Main question: I am following the answer in this question: computing Riemannian connection and Killing fields (very basic). He calculates $$ g(\nabla_X(Y),X) = 0 \\ g(\nabla_X(Y),Y) = 0 \\ g(\nabla_X(Y),Z) = 1 $$ where $\nabla$ is the Levi-Civita connection. Then he deduces that putting the above together yields $\nabla_X(Y)=Z$. Can anyone elaborate on how to get to that conclusion?
Any help is much appreciated.
I have two additional questions, but the answers might be clear, as soon as I grasp the above. Here goes anyway: In the specific problem I am working on, I look at $\mathcal{H}^3=\{(x,y,z)\in\mathbb{R}^3:z>0\}$ equipped with the Riemannian metric $$g=\frac{dx^2+dy^2+dz^2}{z^2}$$ and vector fields $$ A= z\partial_x ,\quad B=z\partial_y,\quad C=z\partial_z. $$
I have calculated $$ g(\nabla_AB,A)=g(\nabla_AB,B)=g(\nabla_AB,C)=0\;, $$ $\nabla$ still being the Levi-Civita connection. Would this mean that $\nabla_AB=0$?

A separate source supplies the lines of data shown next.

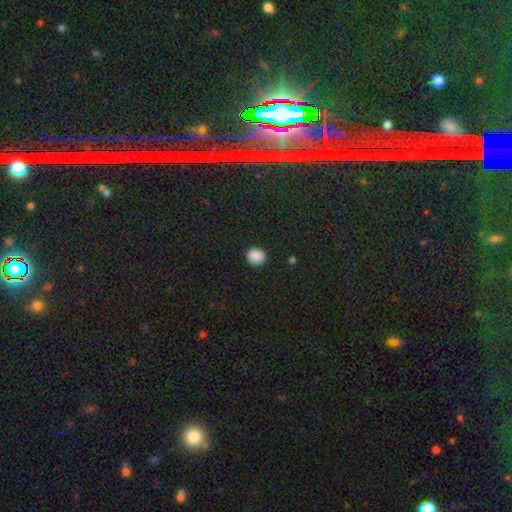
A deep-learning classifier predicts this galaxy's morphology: type=smooth (88%); roundness=round (73%); merging=none (89%).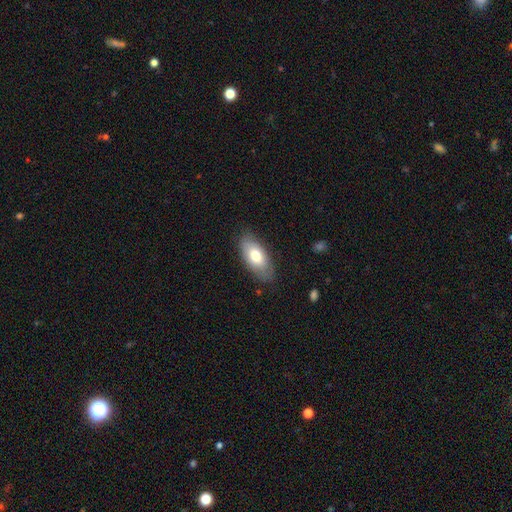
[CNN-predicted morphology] smooth 71%, featured or disk 23%, star or artifact 6%. Down the decision tree: how rounded — in between (90%); merging — none (80%).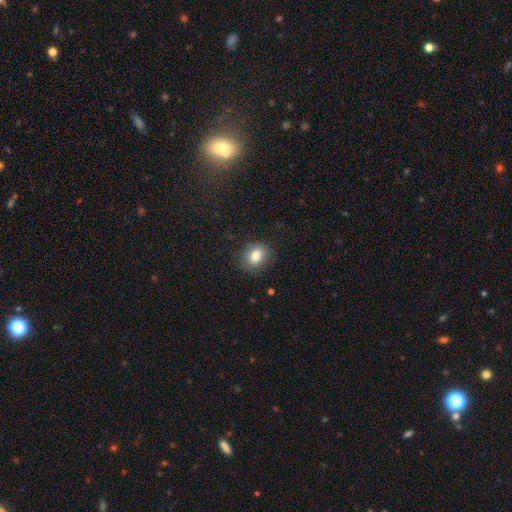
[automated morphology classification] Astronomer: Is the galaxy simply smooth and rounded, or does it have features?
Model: smooth — 82%.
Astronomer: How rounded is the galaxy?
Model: in between — 55% (runner-up: round, 44%).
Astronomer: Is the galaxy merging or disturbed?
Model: none — 83%.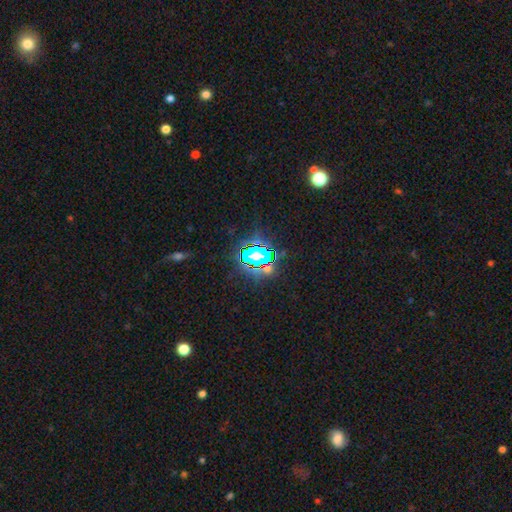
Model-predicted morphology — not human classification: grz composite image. It shows a star or artifact, not a galaxy (68%).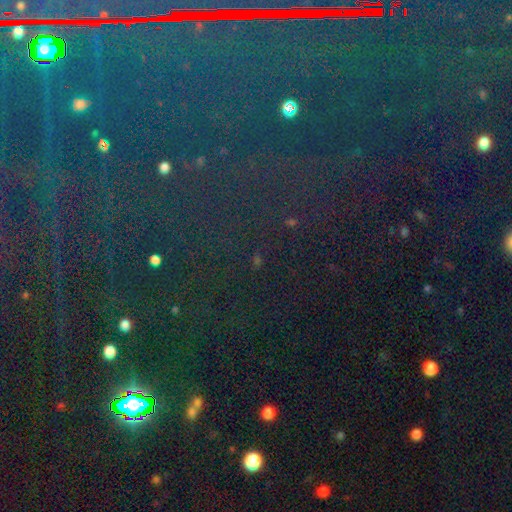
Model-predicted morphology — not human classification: Smooth or featured? Predicted: star or artifact (p=0.79).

I also have $$ g(\nabla_AC,A)=-1\\ g(\nabla_AC,B)=g(\nabla_AC,C)=0\;. $$ What does it mean that the first inner product is negative? Would I get $\nabla_AC=-A$?
Thank you in advance.
For the second part of your question: your conclusions are correct and this is because $A,B,C$ form a orthonormal basis. See here. Most of the things you know from linear algebra about orthonormal bases can be used here, including that for a ONB $e_1,\ldots, e_n$ and any vector $v$ the following is true:
$$ v=\sum_{i=1}^n \langle v,e_i \rangle e_i. $$
I assume that your first question has an answer in a similar direction, but I was to lazy to check that $X,Y,Z$ form an ONB. :)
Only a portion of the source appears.